→ PROMPT
Reproduce the text lines of every record, swapping "Toro Rosso" for "AlphaTauri" wherever it occurs and leaving everything else unchanged. Omit the pictures from the output.

┌────────

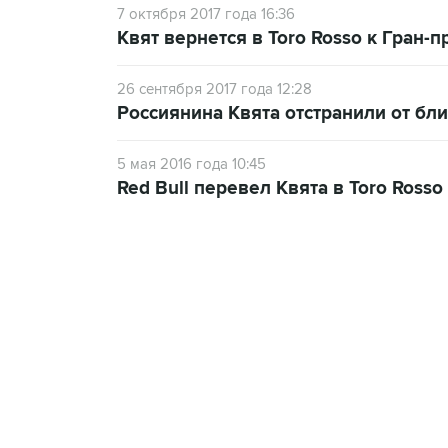
7 октября 2017 года 16:36
Квят вернется в Toro Rosso к Гран-
26 сентября 2017 года 12:28
Россиянина Квята отстранили от бл
5 мая 2016 года 10:45
Red Bull перевел Квята в Toro Rosso
15:22, 7 августа 2026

└────────

→ TASK ANSWER
7 октября 2017 года 16:36
Квят вернется в AlphaTauri к Гран-
26 сентября 2017 года 12:28
Россиянина Квята отстранили от бл
5 мая 2016 года 10:45
Red Bull перевел Квята в AlphaTauri
15:22, 7 августа 2026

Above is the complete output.